有时候,某个小范围里,洒满垃圾。澳洲人不会这样——路人打烂玻璃杯了,一定会清扫干净才离开。就是正在发疯的酒鬼打烂了酒瓶,也会停下来,收拾完后,再继续发疯——新移民会,但也不至于这般猖狂。看一看,附近一定睡着一个,被风推到的垃圾桶。有路人捡拾垃圾,扶起垃圾桶。有时桶满了,就拿着,直到远处下一个桶。大路边,能捡到高档帽子呢。也能看见威猛的老外,风驰电掣,勇追帽子;追到手,就死死捏着,不戴了。
风儿不认人,也来为我摘帽。帽子随风,很不老实,落地就滚。不像车轮滚滚,而是,凹凹里兜满风,翻着跟斗滚。滚河里,滚海里,滚马路中间,就糟糕。怕吃亏,只好对帽子下手——拴根棉线,另一头连着衣裳扣眼。看你跑!每天出门,都这样。
很少看见穿裙子的。
今天在后院发现,昨天被风推到墙上贴紧的那张报纸,还在。且不管,看它究竟能贴几天。
去购物。超市排队,与前面正在结账的那个人,要保持一小段距离。他们非常介意无谓肢体接触,而中国人几乎根本不懂“安全距离”。没有黄线。一老外接近我,提醒我,帽子后头有根线。我听不懂。收银员是华人,做了翻译。听我解释完,都笑了一场。老外的笑声奔放些,有滚雷感;收银员的笑声含蓄些,有流水感。

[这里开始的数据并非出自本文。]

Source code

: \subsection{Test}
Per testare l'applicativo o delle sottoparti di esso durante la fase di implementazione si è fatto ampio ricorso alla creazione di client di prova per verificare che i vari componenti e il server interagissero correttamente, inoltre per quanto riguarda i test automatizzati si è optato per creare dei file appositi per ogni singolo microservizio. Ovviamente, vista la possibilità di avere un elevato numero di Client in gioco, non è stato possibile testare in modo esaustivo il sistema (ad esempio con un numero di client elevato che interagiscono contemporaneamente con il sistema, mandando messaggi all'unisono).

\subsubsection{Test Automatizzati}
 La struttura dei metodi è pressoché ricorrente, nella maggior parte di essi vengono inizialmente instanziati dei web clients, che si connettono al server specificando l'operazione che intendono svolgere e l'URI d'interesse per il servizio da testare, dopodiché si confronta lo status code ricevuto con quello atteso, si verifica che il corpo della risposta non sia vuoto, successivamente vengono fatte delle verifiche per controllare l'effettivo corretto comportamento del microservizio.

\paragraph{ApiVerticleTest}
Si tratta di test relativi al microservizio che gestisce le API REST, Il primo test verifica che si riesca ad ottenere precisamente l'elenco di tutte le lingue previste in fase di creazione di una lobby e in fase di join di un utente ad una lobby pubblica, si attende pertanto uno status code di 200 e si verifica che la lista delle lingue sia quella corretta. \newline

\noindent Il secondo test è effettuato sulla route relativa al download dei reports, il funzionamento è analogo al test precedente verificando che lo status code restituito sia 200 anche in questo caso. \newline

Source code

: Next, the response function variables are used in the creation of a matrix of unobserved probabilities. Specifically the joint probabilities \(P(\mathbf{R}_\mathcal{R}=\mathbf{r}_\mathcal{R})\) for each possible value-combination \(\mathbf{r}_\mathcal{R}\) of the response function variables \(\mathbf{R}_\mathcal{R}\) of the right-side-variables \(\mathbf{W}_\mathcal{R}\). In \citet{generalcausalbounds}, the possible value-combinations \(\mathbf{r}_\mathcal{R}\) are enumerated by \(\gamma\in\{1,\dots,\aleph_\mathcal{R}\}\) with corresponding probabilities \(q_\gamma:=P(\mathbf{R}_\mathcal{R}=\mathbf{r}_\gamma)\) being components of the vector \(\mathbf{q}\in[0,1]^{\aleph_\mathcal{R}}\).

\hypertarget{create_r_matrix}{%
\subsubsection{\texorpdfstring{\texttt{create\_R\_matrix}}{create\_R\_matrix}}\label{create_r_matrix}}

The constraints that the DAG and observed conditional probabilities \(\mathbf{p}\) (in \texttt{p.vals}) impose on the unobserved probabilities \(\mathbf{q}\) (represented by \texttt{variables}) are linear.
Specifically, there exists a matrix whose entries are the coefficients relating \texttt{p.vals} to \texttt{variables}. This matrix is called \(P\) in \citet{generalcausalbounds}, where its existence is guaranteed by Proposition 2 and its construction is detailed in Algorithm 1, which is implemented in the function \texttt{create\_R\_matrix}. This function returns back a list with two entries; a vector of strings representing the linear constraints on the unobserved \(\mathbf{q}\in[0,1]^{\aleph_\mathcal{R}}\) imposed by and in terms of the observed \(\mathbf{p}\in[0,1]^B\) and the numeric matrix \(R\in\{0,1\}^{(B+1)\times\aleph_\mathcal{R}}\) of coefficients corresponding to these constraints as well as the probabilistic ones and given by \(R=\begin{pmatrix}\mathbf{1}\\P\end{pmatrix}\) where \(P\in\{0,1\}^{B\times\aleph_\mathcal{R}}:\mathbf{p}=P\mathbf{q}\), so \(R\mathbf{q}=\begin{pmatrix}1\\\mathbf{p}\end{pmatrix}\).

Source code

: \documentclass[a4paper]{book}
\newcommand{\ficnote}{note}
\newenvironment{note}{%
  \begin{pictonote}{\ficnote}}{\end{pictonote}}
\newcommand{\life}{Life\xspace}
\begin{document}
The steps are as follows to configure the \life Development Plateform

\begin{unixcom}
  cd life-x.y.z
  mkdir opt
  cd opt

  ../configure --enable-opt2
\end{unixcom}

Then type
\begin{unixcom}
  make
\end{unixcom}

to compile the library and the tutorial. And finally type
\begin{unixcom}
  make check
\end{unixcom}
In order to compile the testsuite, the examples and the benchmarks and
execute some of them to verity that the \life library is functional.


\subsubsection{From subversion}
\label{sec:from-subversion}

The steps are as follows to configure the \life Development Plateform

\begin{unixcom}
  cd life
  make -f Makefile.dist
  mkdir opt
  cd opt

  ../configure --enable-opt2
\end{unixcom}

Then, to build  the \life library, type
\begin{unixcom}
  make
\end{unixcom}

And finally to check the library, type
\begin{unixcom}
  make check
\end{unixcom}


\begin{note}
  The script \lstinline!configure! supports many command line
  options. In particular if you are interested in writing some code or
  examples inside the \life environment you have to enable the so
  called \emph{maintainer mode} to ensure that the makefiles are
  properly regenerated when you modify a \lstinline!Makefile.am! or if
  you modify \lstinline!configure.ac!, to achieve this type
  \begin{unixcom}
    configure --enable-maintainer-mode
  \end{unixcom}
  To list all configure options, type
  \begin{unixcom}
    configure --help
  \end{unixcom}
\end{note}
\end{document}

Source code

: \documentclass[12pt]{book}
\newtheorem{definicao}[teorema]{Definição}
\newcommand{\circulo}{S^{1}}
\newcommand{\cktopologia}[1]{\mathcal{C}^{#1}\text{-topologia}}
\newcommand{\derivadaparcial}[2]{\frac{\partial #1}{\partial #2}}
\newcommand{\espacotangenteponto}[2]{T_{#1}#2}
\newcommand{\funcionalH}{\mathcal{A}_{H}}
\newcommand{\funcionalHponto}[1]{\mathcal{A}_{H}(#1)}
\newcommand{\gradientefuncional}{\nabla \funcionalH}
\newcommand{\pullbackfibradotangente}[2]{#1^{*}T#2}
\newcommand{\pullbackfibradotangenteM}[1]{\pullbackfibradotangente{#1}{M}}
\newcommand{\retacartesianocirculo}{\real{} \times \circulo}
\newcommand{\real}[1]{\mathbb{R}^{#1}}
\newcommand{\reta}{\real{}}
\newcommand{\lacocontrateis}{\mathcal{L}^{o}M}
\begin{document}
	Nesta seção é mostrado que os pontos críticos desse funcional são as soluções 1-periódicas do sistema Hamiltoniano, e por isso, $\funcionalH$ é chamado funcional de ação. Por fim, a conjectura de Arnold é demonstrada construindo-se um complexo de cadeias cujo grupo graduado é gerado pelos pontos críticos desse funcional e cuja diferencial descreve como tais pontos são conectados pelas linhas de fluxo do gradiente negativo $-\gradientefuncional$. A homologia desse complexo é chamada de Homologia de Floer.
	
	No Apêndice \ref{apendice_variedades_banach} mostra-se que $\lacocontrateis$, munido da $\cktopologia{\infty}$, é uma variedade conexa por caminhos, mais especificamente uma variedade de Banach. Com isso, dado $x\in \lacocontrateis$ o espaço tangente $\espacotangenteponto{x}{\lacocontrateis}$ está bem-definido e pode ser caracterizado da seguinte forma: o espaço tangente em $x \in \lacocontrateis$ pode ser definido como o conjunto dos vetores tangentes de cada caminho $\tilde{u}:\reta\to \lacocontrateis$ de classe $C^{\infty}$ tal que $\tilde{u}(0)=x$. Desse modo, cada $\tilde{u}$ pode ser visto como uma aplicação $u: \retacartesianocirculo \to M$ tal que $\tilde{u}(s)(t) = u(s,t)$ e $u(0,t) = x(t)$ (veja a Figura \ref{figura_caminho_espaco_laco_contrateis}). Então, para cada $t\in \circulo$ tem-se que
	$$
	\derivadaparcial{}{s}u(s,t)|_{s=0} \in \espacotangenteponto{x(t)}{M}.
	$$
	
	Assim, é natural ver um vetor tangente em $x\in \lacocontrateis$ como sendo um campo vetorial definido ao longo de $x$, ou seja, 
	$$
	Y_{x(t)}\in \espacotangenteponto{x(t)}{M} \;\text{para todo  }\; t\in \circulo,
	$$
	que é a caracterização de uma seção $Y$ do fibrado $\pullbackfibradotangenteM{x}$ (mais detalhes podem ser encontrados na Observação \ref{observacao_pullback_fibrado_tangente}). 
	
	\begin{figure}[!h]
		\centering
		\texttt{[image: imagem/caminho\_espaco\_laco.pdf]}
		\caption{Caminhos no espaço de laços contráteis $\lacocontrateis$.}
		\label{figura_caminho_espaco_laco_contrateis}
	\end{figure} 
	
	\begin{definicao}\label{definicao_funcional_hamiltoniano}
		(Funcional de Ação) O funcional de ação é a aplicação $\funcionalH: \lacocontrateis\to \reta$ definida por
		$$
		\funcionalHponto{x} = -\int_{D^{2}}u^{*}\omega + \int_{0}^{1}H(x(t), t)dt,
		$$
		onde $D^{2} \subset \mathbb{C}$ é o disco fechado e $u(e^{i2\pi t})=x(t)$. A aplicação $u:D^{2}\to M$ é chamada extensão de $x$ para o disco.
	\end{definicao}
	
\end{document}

走出超市,想起一副对联:这风,真猛,刮丢了,咋整?活该,倒霉,太瘦了,赖谁!横批:胖点真好。对联后还有提示:今天风大,是胖子的天下。体重不过百的谨慎出行!尤其是美女,刮别人家去咋办?!没媳妇的都把门窗打开啊!有趣。应该是大陆移民原创的。
突然,帽子又飞了。但大可放心,连着扣眼的那根线,是产自负责任大国的,负责任的棉线呢,不要看它细!“顺藤摸瓜”,棉线到了手里,帽子还在远端飞旋呢。扯线,“钓”帽子。只用一只手是戴不到头上去的。不是脑壳水肿了,太大,是风太大。